Men’s tennis in this century has
been dominated by three players—Roger Federer, Rafael Nadal and Novak
Djokovic—who have won 20, 22 and 23 Grand Slam titles, respectively. Federer,
now retired, is best known for his grace, Nadal for his athleticism. Djokovic’s main strength is stamina, as
attested by his astonishing 37-10 career won-lost record in five setters. They’re
running marathons out there, and when the men’s Slams grind to conclusions he’s
usually been the last standing, a man for his time if there ever was one. Usually,
I’ve been watching the highlights on Sports Center.
2 comments:
Nice summary of the evolution of tennis. It's rare to see anyone reflect on how different the game is from what I played as a teen in the 1970s.
I would have added a few things.
A paragraph or two about the dramatic increase in the power of the women's game. And the change to raise the women's prize money to equal men's. No one in 1970 would have thought a woman tennis player would ever become the highest paid athlete in the world (Naomi Osaka).
And a note about how the top players have gone from being mostly white Australians who practiced in country clubs and earned practically nothing from the sport, to an international panoply of multimillionaires supported by "teams" of trainers, nutritionists, psychologists, and oh yeah, a tennis coach or two.
The "teams" have led to a dramatic increase in the longevity of the players, many of whom used to be washed up before they were 30. And a note about how the invention of the two-handed backhand also contributed to the higher-powered modern game.

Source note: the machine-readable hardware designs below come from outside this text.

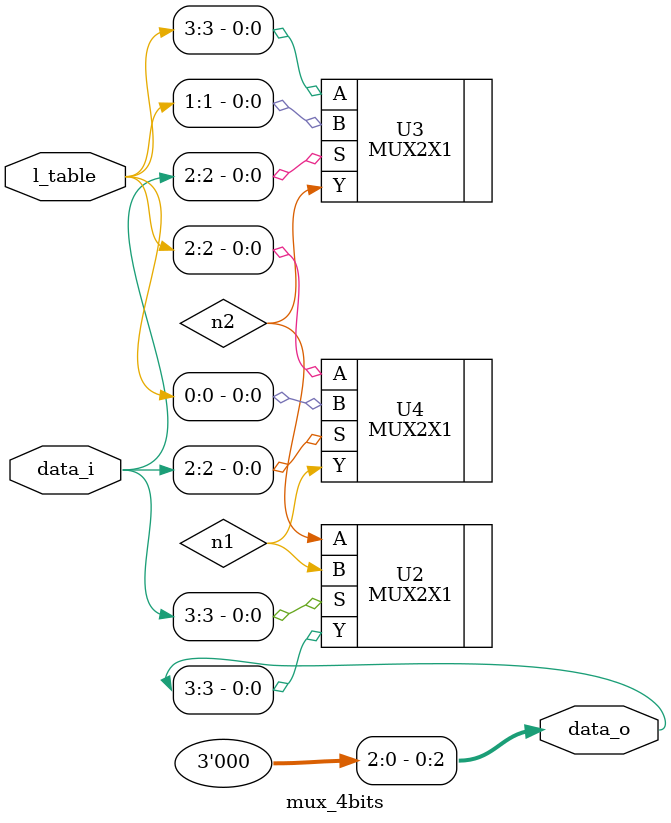
<source format=v>


module mux_4bits ( l_table, data_i, data_o );
  input [0:3] l_table;
  input [0:3] data_i;
  output [0:3] data_o;
  wire   n1, n2;
  assign data_o[2] = 1'b0;
  assign data_o[1] = 1'b0;
  assign data_o[0] = 1'b0;

  MUX2X1 U2 ( .B(n1), .A(n2), .S(data_i[3]), .Y(data_o[3]) );
  MUX2X1 U3 ( .B(l_table[1]), .A(l_table[3]), .S(data_i[2]), .Y(n2) );
  MUX2X1 U4 ( .B(l_table[0]), .A(l_table[2]), .S(data_i[2]), .Y(n1) );
endmodule


</source>
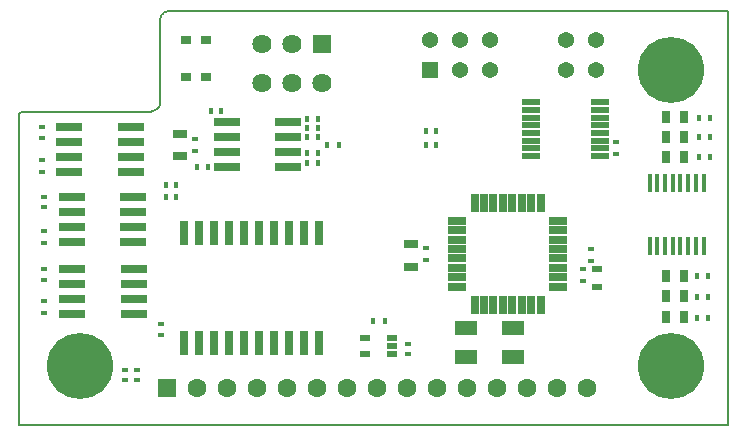
<source format=gts>
G04*
G04 #@! TF.GenerationSoftware,Altium Limited,Altium Designer,18.0.12 (696)*
G04*
G04 Layer_Color=8388736*
%FSLAX44Y44*%
%MOMM*%
G71*
G01*
G75*
%ADD20C,0.1520*%
%ADD21R,0.4500X0.6000*%
%ADD22R,0.6000X0.4500*%
%ADD23R,0.4000X0.6000*%
%ADD24R,0.6000X0.4000*%
%ADD32R,0.9000X0.5000*%
%ADD33R,1.3000X0.8000*%
%ADD37R,0.7016X2.1016*%
%ADD38R,2.3016X0.7016*%
%ADD39R,0.4516X1.5016*%
%ADD40R,0.8016X1.0016*%
%ADD41R,1.9016X1.3016*%
%ADD42R,0.6516X1.6016*%
%ADD43R,1.6016X0.6516*%
%ADD44R,0.9516X0.5016*%
%ADD45R,1.5016X0.5516*%
%ADD46R,0.8516X0.8016*%
%ADD47C,0.1016*%
%ADD48C,1.6016*%
%ADD49R,1.6016X1.6016*%
%ADD50C,1.3716*%
%ADD51R,1.3716X1.3716*%
%ADD52R,1.6256X1.6256*%
%ADD53C,1.6256*%
%ADD54C,5.6016*%
D20*
Y261586D01*
Y0D02*
X600202D01*
Y350012D01*
X129000D02*
X600202D01*
X126828Y350000D02*
X129000Y350012D01*
X126156Y350000D02*
X126828Y350000D01*
X124837Y349738D02*
X126156Y350000D01*
X123594Y349223D02*
X124837Y349738D01*
X122476Y348475D02*
X123594Y349223D01*
X122000Y348000D02*
X122476Y348475D01*
X121524Y347524D02*
X122000Y348000D01*
X120777Y346406D02*
X121524Y347524D01*
X120262Y345163D02*
X120777Y346406D01*
X120000Y343844D02*
X120262Y345163D01*
X120000Y343172D02*
Y343844D01*
X120000Y274828D02*
X120000Y343172D01*
X120000Y274828D02*
X120053Y273918D01*
X119892Y272102D02*
X120053Y273918D01*
X119380Y270353D02*
X119892Y272102D01*
X118536Y268738D02*
X119380Y270353D01*
X118000Y268000D02*
X118536Y268738D01*
X117184Y267300D02*
X118000Y268000D01*
X115368Y266155D02*
X117184Y267300D01*
X113363Y265387D02*
X115368Y266155D01*
X111246Y265024D02*
X113363Y265387D01*
X110172Y265000D02*
X111246Y265024D01*
X3414Y265000D02*
X110172D01*
X3078Y265000D02*
X3414Y265000D01*
X2418Y264869D02*
X3078Y265000D01*
X1797Y264611D02*
X2418Y264869D01*
X1238Y264238D02*
X1797Y264611D01*
X1000Y264000D02*
X1238Y264238D01*
X762Y263762D02*
X1000Y264000D01*
X389Y263203D02*
X762Y263762D01*
X131Y262582D02*
X389Y263203D01*
X0Y261922D02*
X131Y262582D01*
X0Y261586D02*
Y261922D01*
D21*
X261000Y237000D02*
D03*
X271000D02*
D03*
X309800Y87884D02*
D03*
X299800D02*
D03*
D22*
X505460Y229000D02*
D03*
Y239000D02*
D03*
X21104Y104426D02*
D03*
Y94426D02*
D03*
Y163882D02*
D03*
Y153882D02*
D03*
X19396Y224080D02*
D03*
Y214080D02*
D03*
X484632Y148764D02*
D03*
Y138764D02*
D03*
X477520Y132000D02*
D03*
Y122000D02*
D03*
X149352Y231982D02*
D03*
Y241982D02*
D03*
X344678Y149643D02*
D03*
Y139643D02*
D03*
D23*
X344688Y248666D02*
D03*
X353688D02*
D03*
X344688Y236474D02*
D03*
X353688D02*
D03*
X133500Y203000D02*
D03*
X124500D02*
D03*
X133500Y192786D02*
D03*
X124500D02*
D03*
X576322Y259842D02*
D03*
X585322D02*
D03*
X576322Y227025D02*
D03*
X585322D02*
D03*
X576322Y243434D02*
D03*
X585322D02*
D03*
X583500Y90424D02*
D03*
X574500D02*
D03*
X583500Y126238D02*
D03*
X574500D02*
D03*
X583500Y108204D02*
D03*
X574500D02*
D03*
X159996Y218190D02*
D03*
X150996D02*
D03*
X162632Y265430D02*
D03*
X171632D02*
D03*
X244166Y258826D02*
D03*
X253166D02*
D03*
Y251206D02*
D03*
X244166D02*
D03*
X253166Y243586D02*
D03*
X244166D02*
D03*
X253166Y230378D02*
D03*
X244166D02*
D03*
Y221996D02*
D03*
X253166D02*
D03*
D24*
X100000Y37500D02*
D03*
Y46500D02*
D03*
X90218Y37500D02*
D03*
Y46500D02*
D03*
X329692Y59508D02*
D03*
Y68508D02*
D03*
X120396Y85367D02*
D03*
Y76367D02*
D03*
X21481Y122500D02*
D03*
Y131500D02*
D03*
X21299Y183968D02*
D03*
Y192968D02*
D03*
X19595Y242774D02*
D03*
Y251774D02*
D03*
D32*
X489557Y116960D02*
D03*
Y131960D02*
D03*
D33*
X136906Y227482D02*
D03*
Y246482D02*
D03*
X332000Y152756D02*
D03*
Y133756D02*
D03*
D37*
X139850Y68902D02*
D03*
X152550D02*
D03*
X165250D02*
D03*
X177950D02*
D03*
X190650D02*
D03*
X203350D02*
D03*
X216050D02*
D03*
X228750D02*
D03*
X241450D02*
D03*
X254150D02*
D03*
Y161902D02*
D03*
X241450D02*
D03*
X228750D02*
D03*
X216050D02*
D03*
X203350D02*
D03*
X190650D02*
D03*
X177950D02*
D03*
X165250D02*
D03*
X152550D02*
D03*
X139850D02*
D03*
D38*
X228180Y218190D02*
D03*
Y230890D02*
D03*
Y256290D02*
D03*
X176180Y218190D02*
D03*
Y230890D02*
D03*
Y256290D02*
D03*
X228180Y243590D02*
D03*
X176180D02*
D03*
X45356Y118954D02*
D03*
X97356D02*
D03*
X45356Y131654D02*
D03*
Y106254D02*
D03*
Y93554D02*
D03*
X97356Y131654D02*
D03*
Y106254D02*
D03*
Y93554D02*
D03*
X97212Y154686D02*
D03*
Y167386D02*
D03*
Y192786D02*
D03*
X45212Y154686D02*
D03*
Y167386D02*
D03*
Y192786D02*
D03*
X97212Y180086D02*
D03*
X45212D02*
D03*
X95000Y214000D02*
D03*
Y226700D02*
D03*
Y252100D02*
D03*
X43000Y214000D02*
D03*
Y226700D02*
D03*
Y252100D02*
D03*
X95000Y239400D02*
D03*
X43000D02*
D03*
D39*
X579824Y205000D02*
D03*
X573324D02*
D03*
X566824D02*
D03*
X560324D02*
D03*
X553824D02*
D03*
X547324D02*
D03*
X540824D02*
D03*
X534324D02*
D03*
X579824Y151000D02*
D03*
X573324D02*
D03*
X566824D02*
D03*
X560324D02*
D03*
X553824D02*
D03*
X547324D02*
D03*
X540824D02*
D03*
X534324D02*
D03*
D40*
X548250Y108966D02*
D03*
X563250D02*
D03*
X548250Y126238D02*
D03*
X563250D02*
D03*
X548250Y91186D02*
D03*
X563250D02*
D03*
X563252Y226522D02*
D03*
X548252D02*
D03*
X563252Y260528D02*
D03*
X548252D02*
D03*
X563252Y243525D02*
D03*
X548252D02*
D03*
D41*
X378780Y81580D02*
D03*
X418780D02*
D03*
Y57580D02*
D03*
X378780D02*
D03*
D42*
X386020Y187780D02*
D03*
X394020D02*
D03*
X402020D02*
D03*
X410020D02*
D03*
X418020D02*
D03*
X426020D02*
D03*
X434020D02*
D03*
X442020D02*
D03*
Y101780D02*
D03*
X434020D02*
D03*
X426020D02*
D03*
X418020D02*
D03*
X410020D02*
D03*
X402020D02*
D03*
X394020D02*
D03*
X386020D02*
D03*
D43*
X457020Y172780D02*
D03*
Y164780D02*
D03*
Y156780D02*
D03*
Y148780D02*
D03*
Y140780D02*
D03*
Y132780D02*
D03*
Y124780D02*
D03*
Y116780D02*
D03*
X371020D02*
D03*
Y124780D02*
D03*
Y132780D02*
D03*
Y140780D02*
D03*
Y148780D02*
D03*
Y156780D02*
D03*
Y164780D02*
D03*
Y172780D02*
D03*
D44*
X315796Y60048D02*
D03*
Y66548D02*
D03*
Y73048D02*
D03*
X293296D02*
D03*
Y60048D02*
D03*
D45*
X433542Y272940D02*
D03*
Y266440D02*
D03*
Y259940D02*
D03*
Y253440D02*
D03*
Y246940D02*
D03*
Y240440D02*
D03*
Y233940D02*
D03*
Y227440D02*
D03*
X492542Y272940D02*
D03*
Y266440D02*
D03*
Y259940D02*
D03*
Y253440D02*
D03*
Y246940D02*
D03*
Y240440D02*
D03*
Y233940D02*
D03*
Y227440D02*
D03*
D46*
X158250Y326000D02*
D03*
Y294000D02*
D03*
X141750D02*
D03*
Y326000D02*
D03*
D47*
X128000Y178900D02*
D03*
X192000D02*
D03*
D48*
X379851Y31000D02*
D03*
X354450D02*
D03*
X405251D02*
D03*
X430650D02*
D03*
X456050D02*
D03*
X481451D02*
D03*
X278251D02*
D03*
X252850D02*
D03*
X303650D02*
D03*
X329050D02*
D03*
X227451D02*
D03*
X202050D02*
D03*
X151250D02*
D03*
X176651D02*
D03*
D49*
X125850D02*
D03*
D50*
X489204Y300300D02*
D03*
Y325700D02*
D03*
X463804Y300300D02*
D03*
Y325700D02*
D03*
X399034Y300300D02*
D03*
Y325700D02*
D03*
X373634Y300300D02*
D03*
Y325700D02*
D03*
X348234D02*
D03*
D51*
Y300300D02*
D03*
D52*
X256400Y322000D02*
D03*
D53*
X231000D02*
D03*
X205600D02*
D03*
X256400Y288980D02*
D03*
X231000D02*
D03*
X205600D02*
D03*
D54*
X552000Y50000D02*
D03*
Y300000D02*
D03*
X52000Y50000D02*
D03*
M02*

</source>
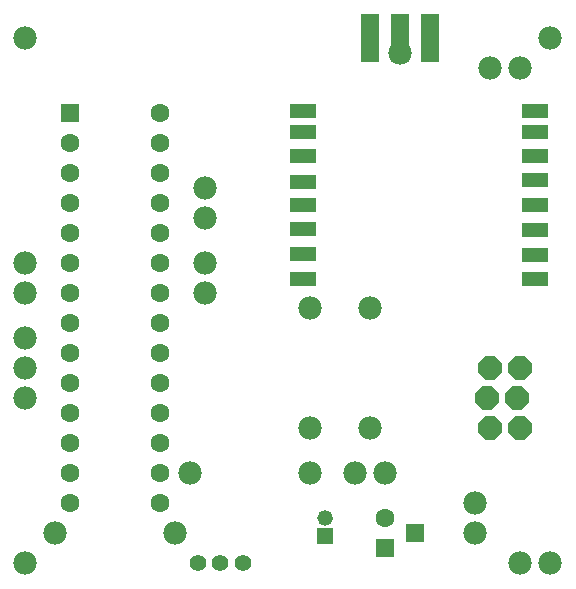
<source format=gts>
G75*
G70*
%OFA0B0*%
%FSLAX24Y24*%
%IPPOS*%
%LPD*%
%AMOC8*
5,1,8,0,0,1.08239X$1,22.5*
%
%ADD10R,0.0900X0.0460*%
%ADD11C,0.0555*%
%ADD12OC8,0.0780*%
%ADD13R,0.0640X0.1640*%
%ADD14C,0.0780*%
%ADD15R,0.0630X0.0630*%
%ADD16C,0.0630*%
%ADD17R,0.0520X0.0520*%
%ADD18C,0.0520*%
D10*
X010943Y011643D03*
X010943Y012481D03*
X010943Y013331D03*
X010943Y014118D03*
X010943Y014905D03*
X010943Y015755D03*
X010943Y016543D03*
X010943Y017268D03*
X018680Y017268D03*
X018680Y016543D03*
X018680Y015755D03*
X018680Y014968D03*
X018680Y014118D03*
X018680Y013293D03*
X018680Y012456D03*
X018680Y011668D03*
D11*
X008930Y002180D03*
X008180Y002180D03*
X007430Y002180D03*
D12*
X017080Y007680D03*
X017180Y006680D03*
X018080Y007680D03*
X018180Y006680D03*
X018180Y008680D03*
X017180Y008680D03*
D13*
X015180Y019680D03*
X014180Y019680D03*
X013180Y019680D03*
D14*
X001680Y002180D03*
X002680Y003180D03*
X006680Y003180D03*
X007180Y005180D03*
X011180Y005180D03*
X011180Y006680D03*
X012680Y005180D03*
X013680Y005180D03*
X013180Y006680D03*
X016680Y004180D03*
X016680Y003180D03*
X018180Y002180D03*
X019180Y002180D03*
X013180Y010680D03*
X011180Y010680D03*
X007680Y011180D03*
X007680Y012180D03*
X007680Y013680D03*
X007680Y014680D03*
X001680Y012180D03*
X001680Y011180D03*
X001680Y009680D03*
X001680Y008680D03*
X001680Y007680D03*
X001680Y019680D03*
X014180Y019180D03*
X017180Y018680D03*
X018180Y018680D03*
X019180Y019680D03*
D15*
X003180Y017180D03*
X014680Y003180D03*
X013680Y002680D03*
D16*
X013680Y003680D03*
X006180Y004180D03*
X006180Y005180D03*
X006180Y006180D03*
X006180Y007180D03*
X006180Y008180D03*
X006180Y009180D03*
X006180Y010180D03*
X006180Y011180D03*
X006180Y012180D03*
X006180Y013180D03*
X006180Y014180D03*
X006180Y015180D03*
X006180Y016180D03*
X006180Y017180D03*
X003180Y016180D03*
X003180Y015180D03*
X003180Y014180D03*
X003180Y013180D03*
X003180Y012180D03*
X003180Y011180D03*
X003180Y010180D03*
X003180Y009180D03*
X003180Y008180D03*
X003180Y007180D03*
X003180Y006180D03*
X003180Y005180D03*
X003180Y004180D03*
D17*
X011680Y003090D03*
D18*
X011680Y003680D03*
M02*

</source>
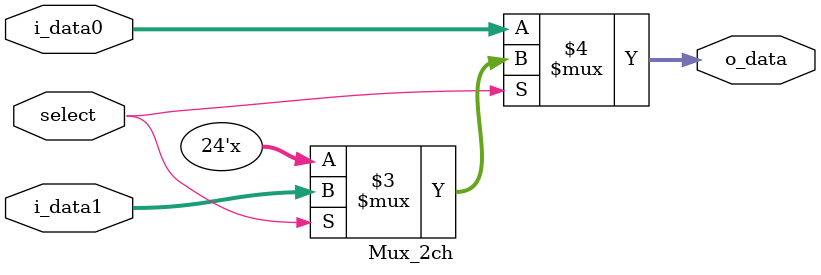
<source format=v>
module Mux_2ch #(parameter word_size = 24)
	(
		output	[word_size-1:0]	o_data,
		input	[word_size-1:0]	i_data0, i_data1,
		input					select
	);
	// determine output according to select
	assign o_data = (select == 0) ? i_data0: (select == 1) ? i_data1 : 24'bx;
endmodule

</source>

It is interesting to compare/contrast tennis as above with Pickleball, a participation sport enjoyed by millions. Pickleball relishes in serve and volley, 10 minute games and an enjoyable sit out while watching a spouse or friend in combat. Whether playing or spectating, it is a rush. It will never fill an arena with 40,000 fans, but it may work it's way into regular or limited broadcast.